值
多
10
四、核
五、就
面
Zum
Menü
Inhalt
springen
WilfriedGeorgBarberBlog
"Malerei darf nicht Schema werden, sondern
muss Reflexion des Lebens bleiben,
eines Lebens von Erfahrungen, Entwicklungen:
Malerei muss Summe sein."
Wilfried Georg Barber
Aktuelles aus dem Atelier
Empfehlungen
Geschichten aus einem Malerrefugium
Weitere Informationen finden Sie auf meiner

Task item:
Report how many lines in the records above contain the word "Lebens", giving only the number.

Exercise result:
2